Innovative research by Rene Bernards, Ph.D., the co-founder of Agendia, Inc., has identified a gene signature that has potential to identify which patients will benefit from tamoxifen therapy.

Bernards' research appears in the journal Cancer Research, published by the American Association for Cancer Research. The new study drew upon data involving about 680 patients with estrogen receptor-positive breast cancer. About 70 percent of women with breast cancer have ER-positive cancer.

Although tamoxifen is effective in reducing the risk of cancer recurrence in most of these patients, not all of them respond well to tamoxifen -- and they may therefore be needlessly exposed to the potential risks and side effects of the treatment.

"It has previously been very difficult to identify patients whose tumors lack a proper response to tamoxifen," Bernards said. "About one-third of ER-positive patients experience a relapse after post-surgical treatment with tamoxifen. Median overall survival in these patients, even with further treatment, is around 30 to 45 months."
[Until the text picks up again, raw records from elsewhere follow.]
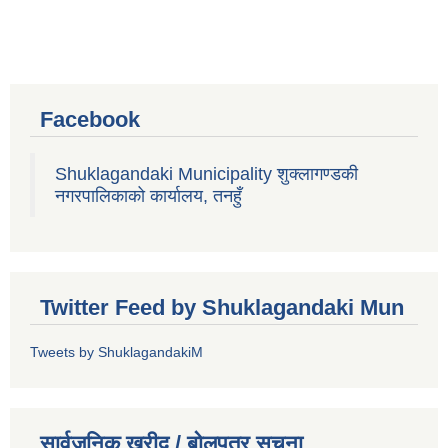
Facebook
Shuklagandaki Municipality शुक्लागण्डकी
नगरपालिकाको कार्यालय, तनहुँ
Twitter Feed by Shuklagandaki Mun
Tweets by ShuklagandakiM
सार्वजनिक खरीद / बोलपत्र सूचना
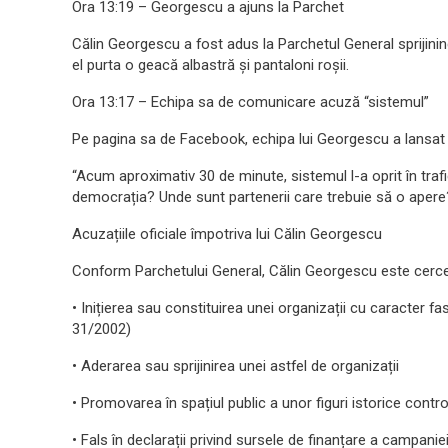
Ora 13:19 – Georgescu a ajuns la Parchet
Călin Georgescu a fost adus la Parchetul General sprijinind
el purta o geacă albastră și pantaloni roșii.
Ora 13:17 – Echipa sa de comunicare acuză “sistemul”
Pe pagina sa de Facebook, echipa lui Georgescu a lansat ac
“Acum aproximativ 30 de minute, sistemul l-a oprit în trafic
democrația? Unde sunt partenerii care trebuie să o apere
Acuzațiile oficiale împotriva lui Călin Georgescu
Conform Parchetului General, Călin Georgescu este cerce
• Inițierea sau constituirea unei organizații cu caracter fasci
31/2002)
• Aderarea sau sprijinirea unei astfel de organizații
• Promovarea în spațiul public a unor figuri istorice cont
• Fals în declarații privind sursele de finanțare a campanie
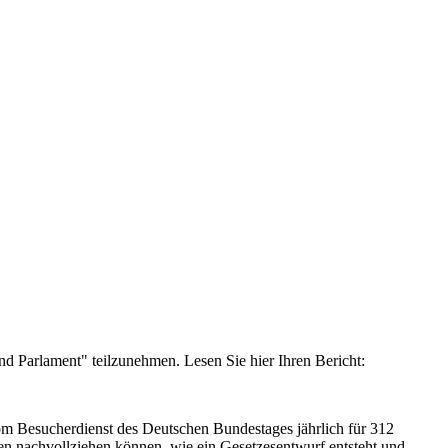
d Parlament" teilzunehmen. Lesen Sie hier Ihren Bericht:
om Besucherdienst des Deutschen Bundestages jährlich für 312
hen nachvollziehen können, wie ein Gesetzesentwurf entsteht und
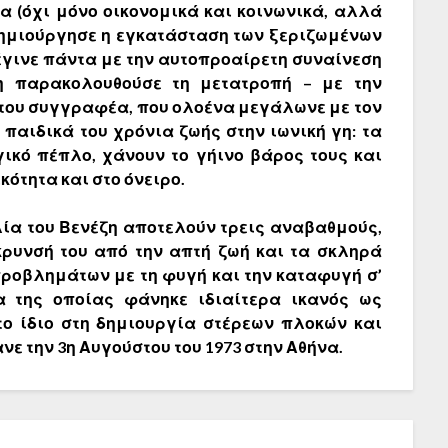
 (όχι μόνο οικονομικά και κοινωνικά, αλλά
 δημιούργησε η εγκατάσταση των ξεριζωμένων
έγινε πάντα με την αυτοπροαίρετη συναίνεση
γη παρακολουθούσε τη μετατροπή – με την
 του συγγραφέα, που ολοένα μεγάλωνε με τον
 παιδικά του χρόνια ζωής στην ιωνική γη: τα
γικό πέπλο, χάνουν το γήινο βάρος τους και
ότητα και στο όνειρο.
λία του
Βενέζη
αποτελούν τρεις αναβαθμούς,
ρυνσή του από την απτή ζωή και τα σκληρά
ροβλημάτων με τη φυγή και την καταφυγή σ’
α της οποίας φάνηκε ιδιαίτερα ικανός ως
ο ίδιο στη δημιουργία στέρεων πλοκών και
 την 3η Αυγούστου του 1973 στην Αθήνα.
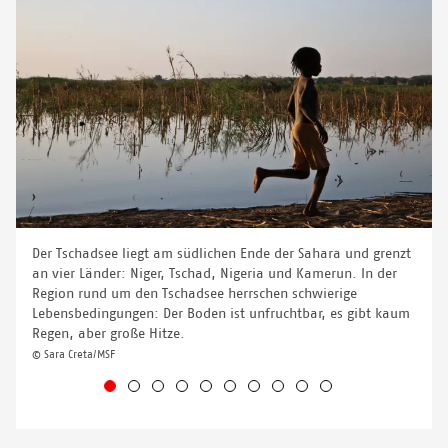
Der Tschadsee liegt am südlichen Ende der Sahara und grenzt
an vier Länder: Niger, Tschad, Nigeria und Kamerun. In der
Region rund um den Tschadsee herrschen schwierige
Lebensbedingungen: Der Boden ist unfruchtbar, es gibt kaum
Regen, aber große Hitze.
© Sara Creta/MSF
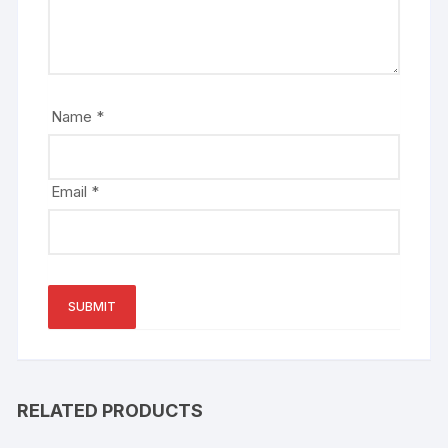
Name
*
Email
*
RELATED PRODUCTS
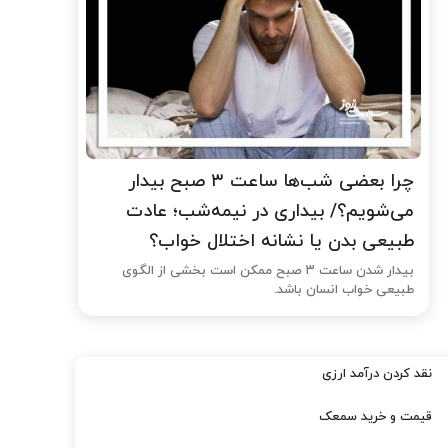
چرا بعضی شب‌ها ساعت ۳ صبح بیدار
می‌شویم؟/ بیداری در نیمه‌شب؛ عادت
طبیعی بدن یا نشانه اختلال خواب؟
بیدار شدن ساعت ۳ صبح ممکن است بخشی از الگوی
طبیعی خواب انسان باشد.
نقد کردن درآمد ارزی
قیمت و خرید سمعک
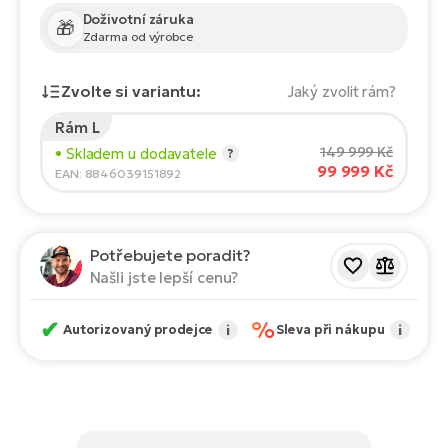
Te
Doživotní záruka
el
🎁
Zdarma od výrobce
El
TE
Ke
Zvolte si variantu:
Jaký zvolit rám?
př
El
Rám L
Na
Co
Výška jezdce:
165
cm
149 999 Kč
• Skladem u dodavatele
?
ka
99 999 Kč
150
210
EAN: 8846039151892
El
Br
Te
R2
Doporučená velikost
*
:
17 - 18" (M)
El
Potřebujete poradit?
*Uvedené hodnoty jsou pouze orientační.
Pe
S
Našli jste lepší cenu?
Ru
El
✔
%
Autorizovaný prodejce
i
Sleva při nákupu
i
Ri
St
El
T
Sa
no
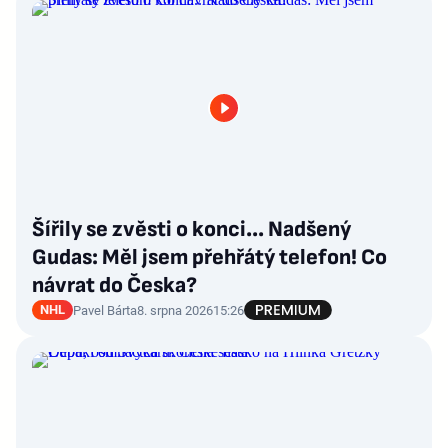
Šířily se zvěsti o konci... Nadšený
Gudas: Měl jsem přehřátý telefon! Co
návrat do Česka?
NHL
Pavel Bárta
8. srpna 2026
15:26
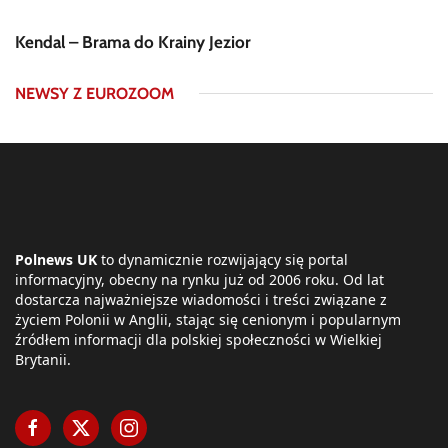
Kendal – Brama do Krainy Jezior
NEWSY Z EUROZOOM
Polnews UK
to dynamicznie rozwijający się portal
informacyjny, obecny na rynku już od 2006 roku. Od lat
dostarcza najważniejsze wiadomości i treści związane z
życiem Polonii w Anglii, stając się cenionym i popularnym
źródłem informacji dla polskiej społeczności w Wielkiej
Brytanii.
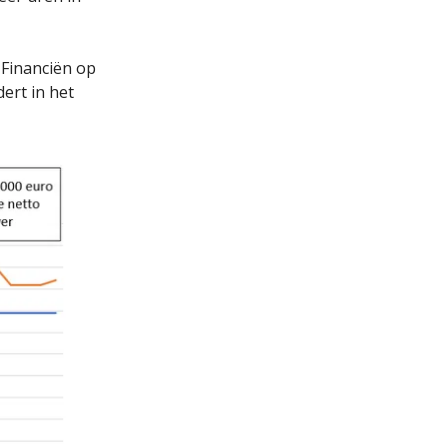
 Financiën op
dert in het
Tamoxifen is an endocrine therapy that is one of the most frequently used medications worldwide to treat breast cancer after surgery. However, even among those patients for whom tamoxifen is effective at reducing recurrence risk, many of them experience menopausal-like side effects such as hot flashes, vaginal dryness and loss of libido. More serious but less common risks include endometrial cancer and blood clots. Roughly half of women who begin tamoxifen therapy do not complete the full course of treatment.

Breast cancer patient Lisa Hill remembers closing in on the finish line of five years with tamoxifen. "I was planning a party to celebrate the end of my aches, pains and weight gain," Hill said, when her oncologist told her new studies showed women should stay on the drug for ten years.

"Dr. Bernards' research draws upon next-generation technologies that have proven so valuable to specialists who want to offer their patients the very best treatment for breast cancer," said Neil Barth, M.D., the Chief Medical Officer at Agendia. "This new line of research has the potential to expand clinicians' ability to identify which treatments will be most beneficial. It may also enable them to suggest alternatives to tamoxifen treatment when it is not likely to be effective."

In their study, Bernards and colleagues identified and tested a gene signature that is associated with the loss of function of a gene called USP9X. When USP9X loses function in breast cancer cells, they concluded, it results in tamoxifen resistance.

"We showed that this gene signature was able to identify tamoxifen-resistant patients in two large cohorts," said Bernards. "We are now working to validate these promising results using data from a prospective randomized controlled trial, and we expect to complete this process by the end of the year. If this is successful, clinical implementation is a logical next step."

Bernards co-founded Agendia, Inc., in 2003. He is head of Molecular Carcinogenesis at the Netherlands Cancer Institute at Antoni van Leeuwenhoek Hospital and a part-time professor at Utrecht University. His study was funded by the Dutch Cancer Society.